[Instruction]
Reproduce every row below, substituting "vernacular name" for "common name" wherever it occurs and changing nothing else. Omit the pictures from the answer.

>> BEGIN Records

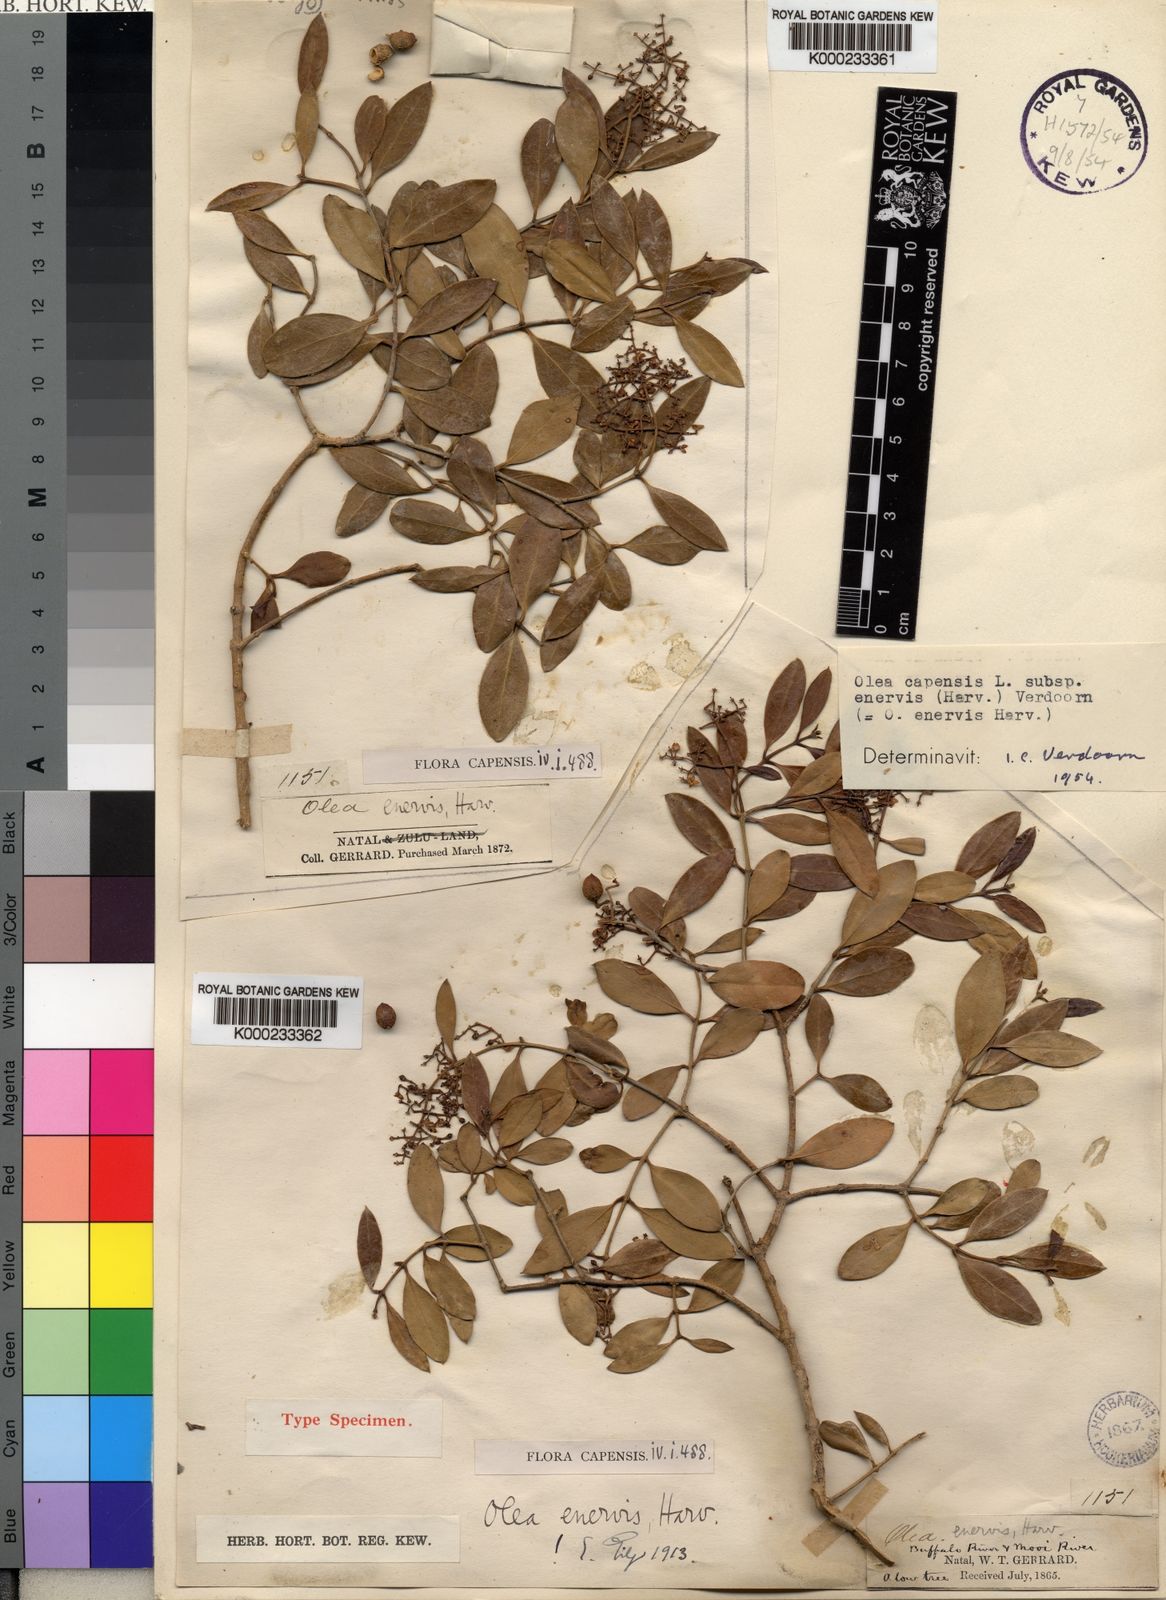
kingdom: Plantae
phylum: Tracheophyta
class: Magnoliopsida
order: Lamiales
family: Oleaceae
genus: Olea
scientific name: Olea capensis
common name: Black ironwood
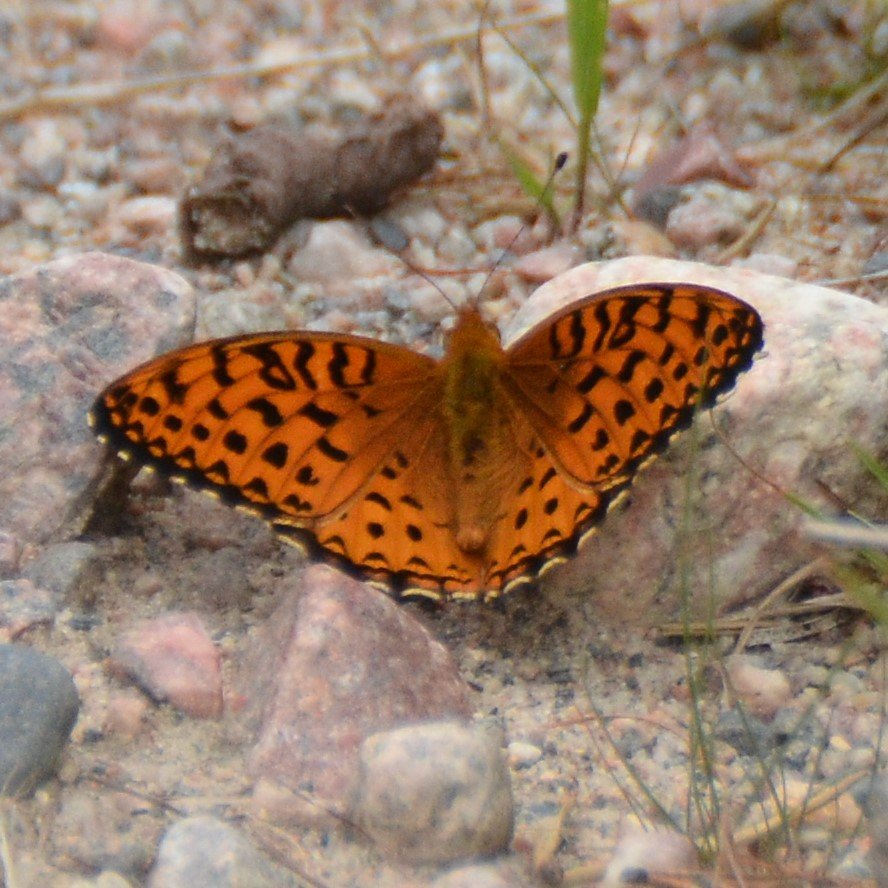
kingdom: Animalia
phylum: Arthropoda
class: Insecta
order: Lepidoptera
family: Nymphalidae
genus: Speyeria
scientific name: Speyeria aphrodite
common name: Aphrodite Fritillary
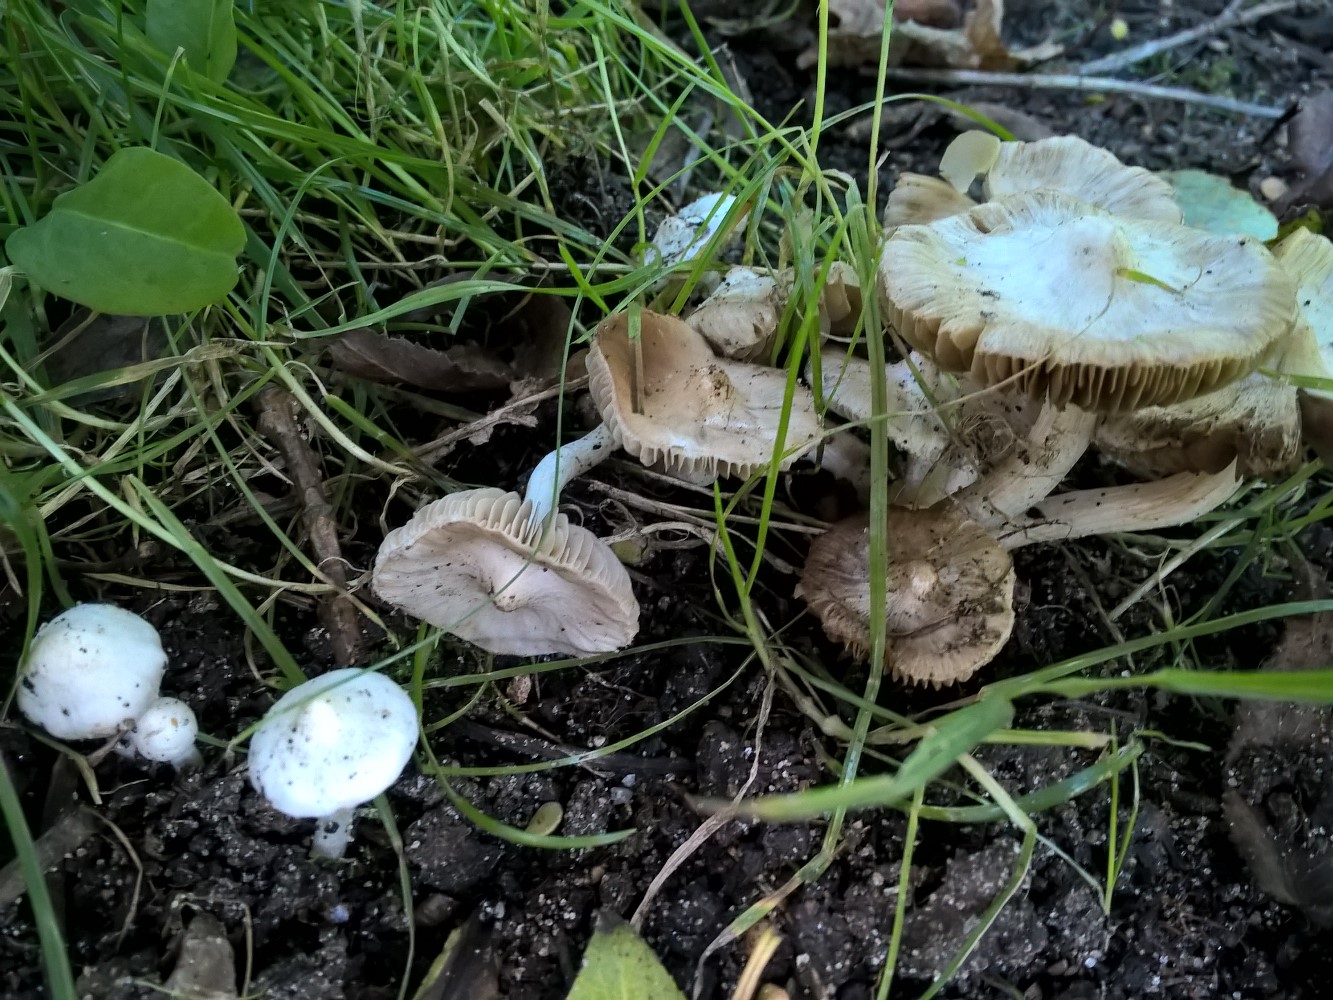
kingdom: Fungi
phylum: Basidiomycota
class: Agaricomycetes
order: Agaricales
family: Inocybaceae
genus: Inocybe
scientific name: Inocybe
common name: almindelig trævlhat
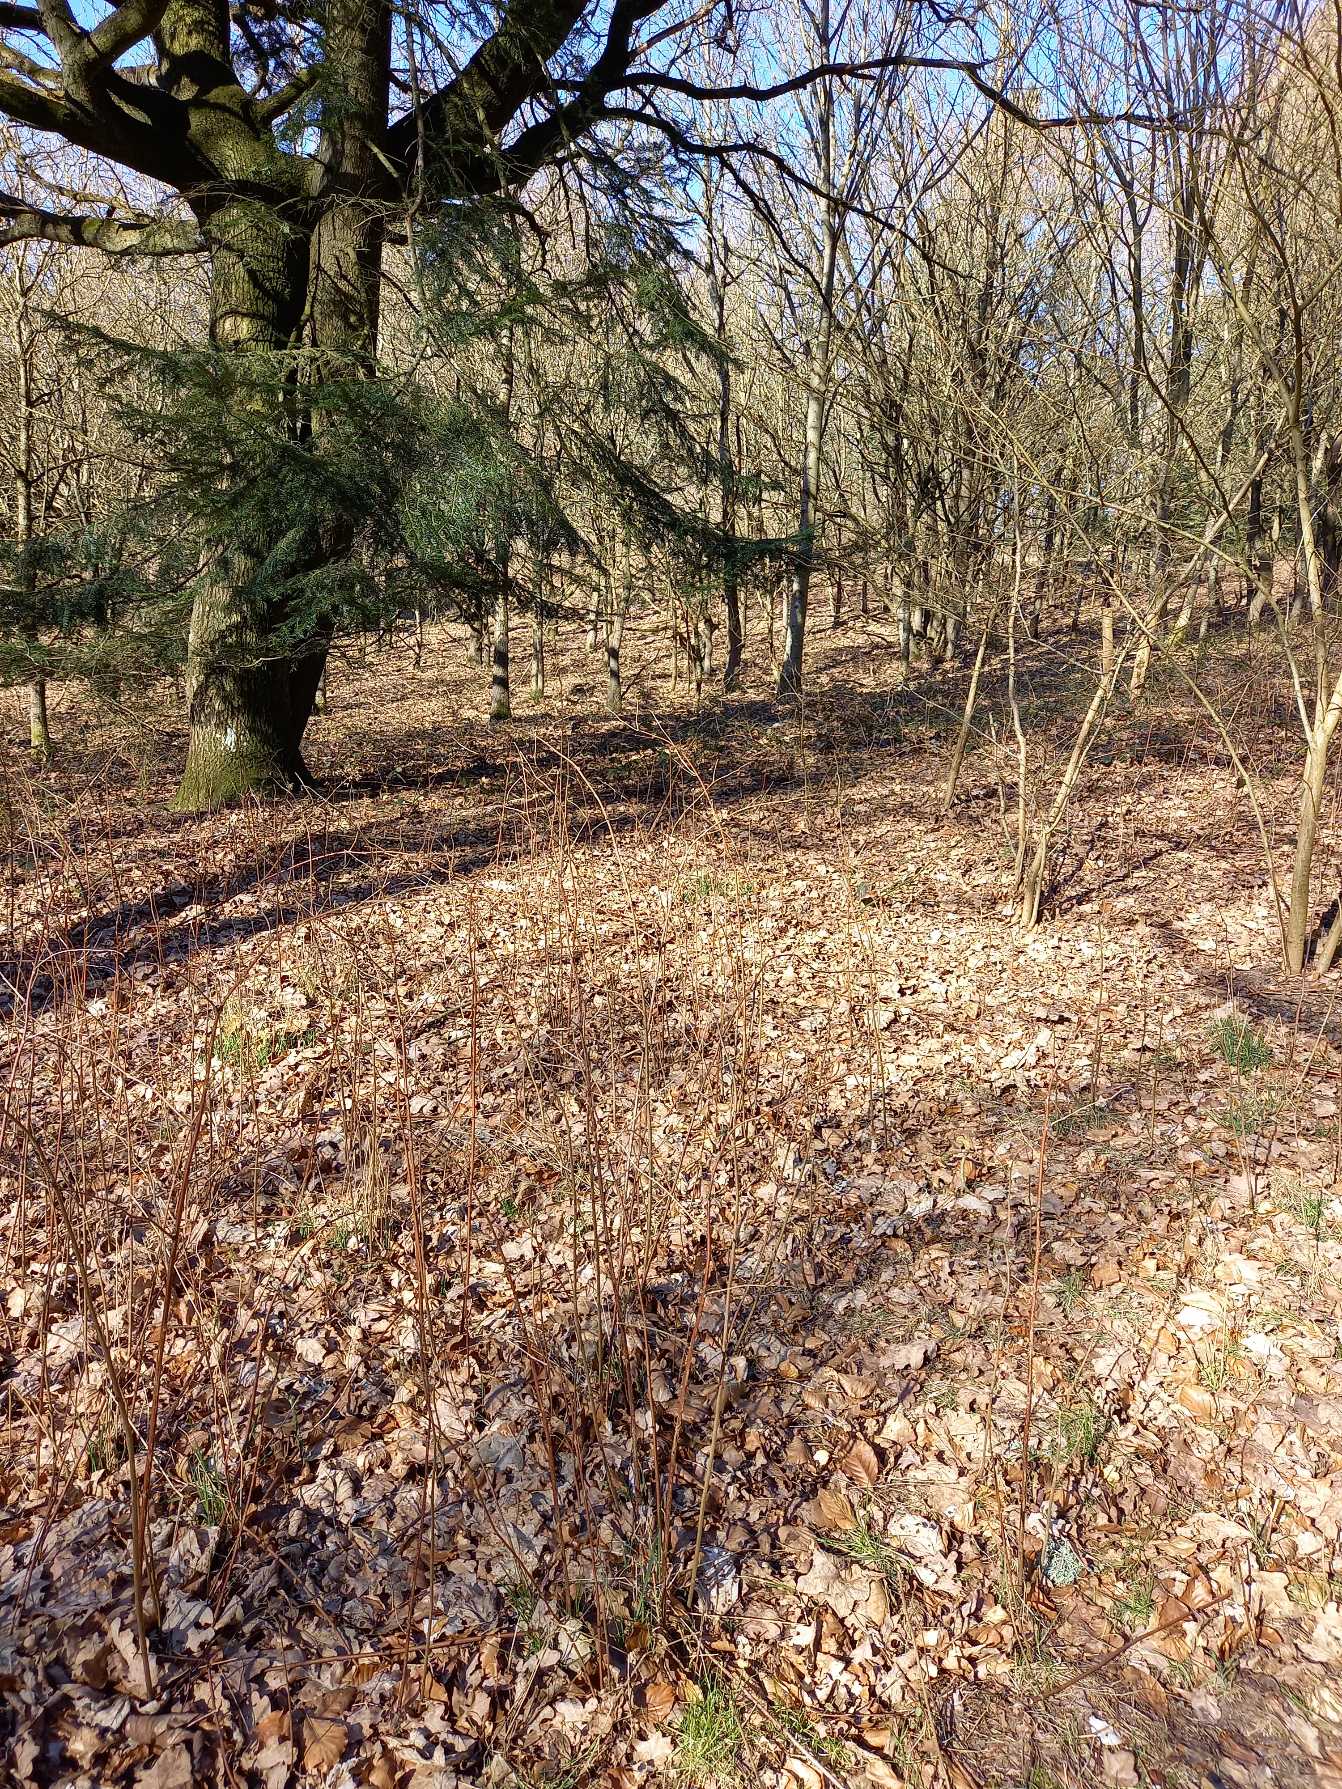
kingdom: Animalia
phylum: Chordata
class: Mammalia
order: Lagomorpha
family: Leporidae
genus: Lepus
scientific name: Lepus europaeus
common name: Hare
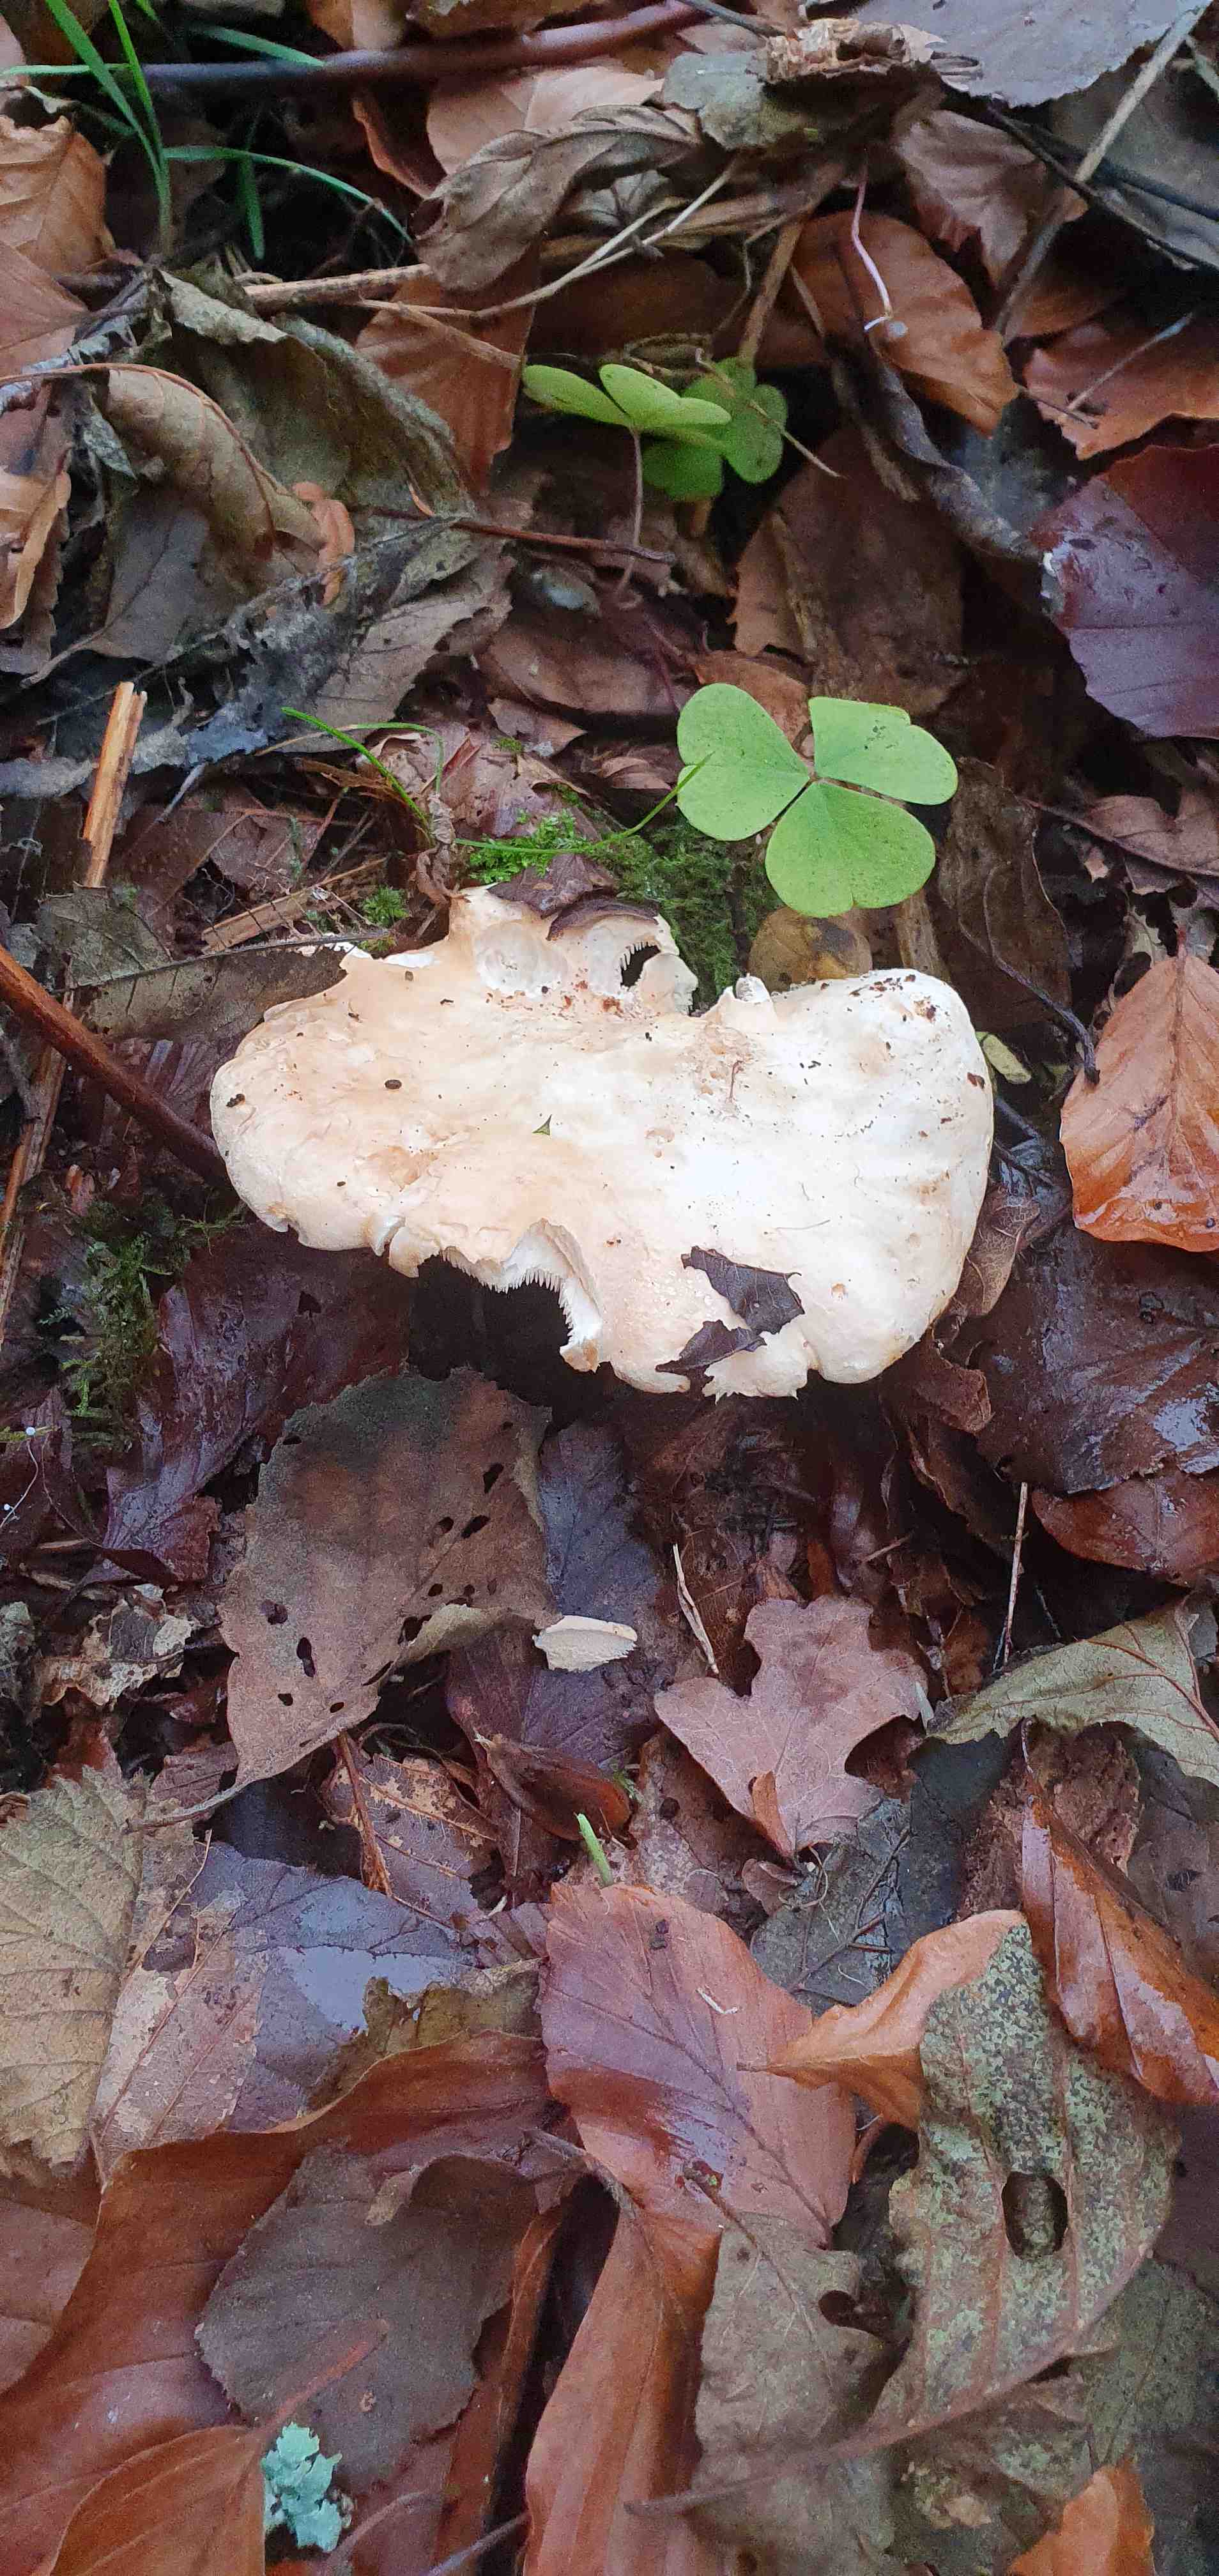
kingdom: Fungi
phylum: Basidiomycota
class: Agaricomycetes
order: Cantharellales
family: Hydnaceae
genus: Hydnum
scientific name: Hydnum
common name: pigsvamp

>> END Records

[Full solution]
kingdom: Plantae
phylum: Tracheophyta
class: Magnoliopsida
order: Lamiales
family: Oleaceae
genus: Olea
scientific name: Olea capensis
vernacular name: Black ironwood
kingdom: Animalia
phylum: Arthropoda
class: Insecta
order: Lepidoptera
family: Nymphalidae
genus: Speyeria
scientific name: Speyeria aphrodite
vernacular name: Aphrodite Fritillary
kingdom: Fungi
phylum: Basidiomycota
class: Agaricomycetes
order: Agaricales
family: Inocybaceae
genus: Inocybe
scientific name: Inocybe
vernacular name: almindelig trævlhat
kingdom: Animalia
phylum: Chordata
class: Mammalia
order: Lagomorpha
family: Leporidae
genus: Lepus
scientific name: Lepus europaeus
vernacular name: Hare
kingdom: Fungi
phylum: Basidiomycota
class: Agaricomycetes
order: Cantharellales
family: Hydnaceae
genus: Hydnum
scientific name: Hydnum
vernacular name: pigsvamp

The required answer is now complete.